Like the episode 8 before it, ep 9 opens with SY trying to recall and recite a poem, both to exercise her memory and express her mood. Once again, it's a rather well-known anthology piece all highschoolers are expected to commit to memory, and as in the previous episode we come in when she's already past the first lines. This time she also breaks off some way before the end, in the middle of a sentence, which she's struggling to recall, needing to repeat two of its phrases twice, when JM arrives.

As before, the asterisks I've inserted mark the start and finish of what we actually hear, although any subber has the insoluble problem that the whole thing is inevitably present to a Korean-educated listener, or anyone who knows much Korean poetry.

It's called 국화 옆에서, "Beside a Chrysanthemum" and it's by "Midang" -- real name Seo Jeongju (1915-2000), another distinguished 20th Century poet. Though he held strongly traditionalist views, he aligned himself with the Japanese from the mid 1930's, seeing their Empire as a bulwark against decadent Western culture, and during the war he even adopted another, Japanese, penname, and wrote pro-Japanese journalistic pieces, although the tenor of his poetry was always predominantly lyrical and "non-political", strongly imbued with Buddhist spirituality.

After the war, his staunch conservatism endeared him to Korea's military dictators, and for that reason, in conjunction with his earlier pro-Japanese stance, his reputation diminished with the advent of democracy. His literary standing has somewhat improved since his death, (and consequent inability to make political statements) and some regard him as the finest Korean poet of the last century, at least for his earlier works. He even has a Facebook page http://www.facebook.com/SeoJeongju How's that for immortality, eh? Strangely enough, his updates from the beyond seem to be confined to English translations of a handful of his poems, illegally scanned in from printed sources. Not the way to improve one's karma, surely?

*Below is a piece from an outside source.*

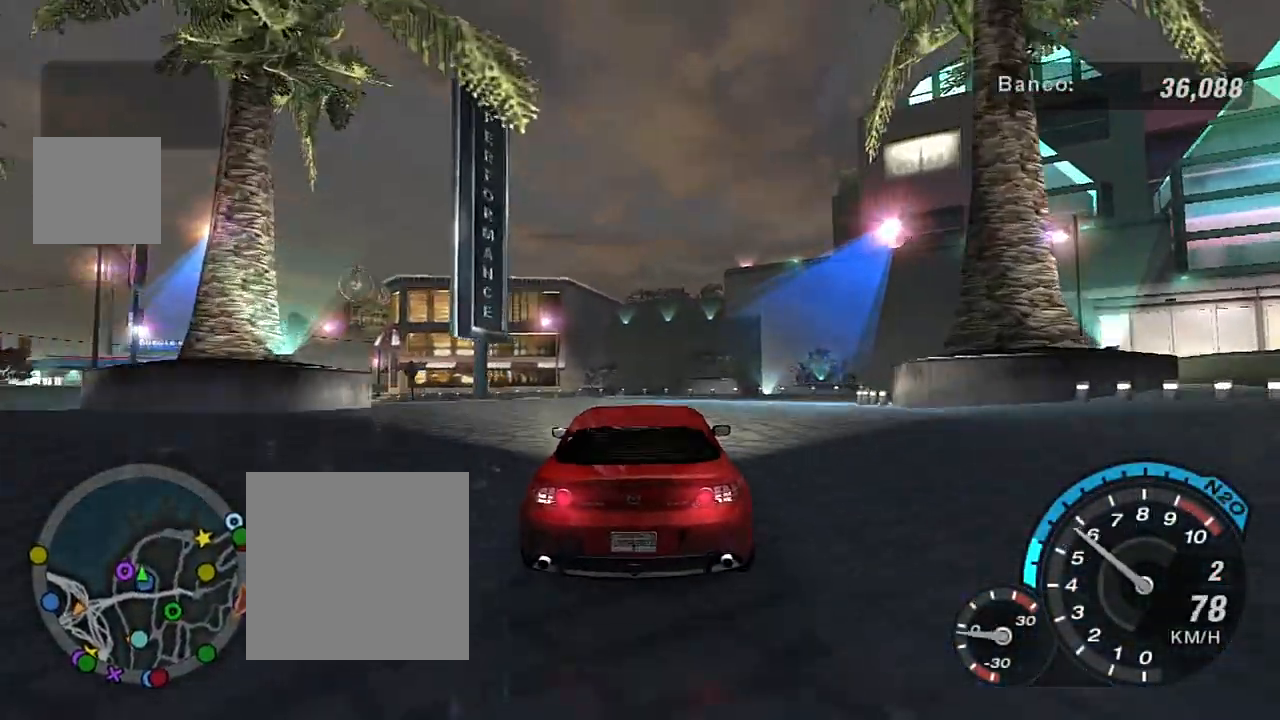
{"buttons": ["L2"], "left_stick": "right", "right_stick": "center", "events": [[300, "L2", "down"], [467, "left_stick", "right"]]}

The translation below is my own, bashed about even more than is generally necessary with Korean poems to let the lines SY recites come together (as they do in Korean, though a translation not subject to that constraint might read better if it sequenced them differently in English).

국화 옆에서

한 송이 국화꽃을 피우기 위해

봄부터 소쩍새는

그렇게 울었나 보다.

*

한 송이 국화꽃을 피우기 위해

천둥은 먹구름 속에서

또 그렇게 울었나 보다.

그립고 아쉬움에 가슴 조이던

머언 먼 젊음의 뒤안길에서

*

이제는 돌아와 거울 앞에선

내 누님 같이 생긴 꽃이여.

노오란 네 꽃잎이 피려고

간밤엔 무서리가 저리 내리고

내게는 잠도 오지 않았나 보다.

Beside a Chrysanthemum

So one Chrysanthemum can bloom,

A nightingale may have sung

With such sadness ever since Spring.

*

So one Chrysanthemum can bloom,

Maybe through glowering clouds,

Thunder has resounded so mournfully.

Her heart ravaged by absence and by yearning,

Returning from far, far off,

From the distant pathways of her youth,

*

My sister, standing before her mirror

Resembled this flower.

Last night, to bring your yellow petals into bloom,

The early frost may have come down,

While I lay sleepless.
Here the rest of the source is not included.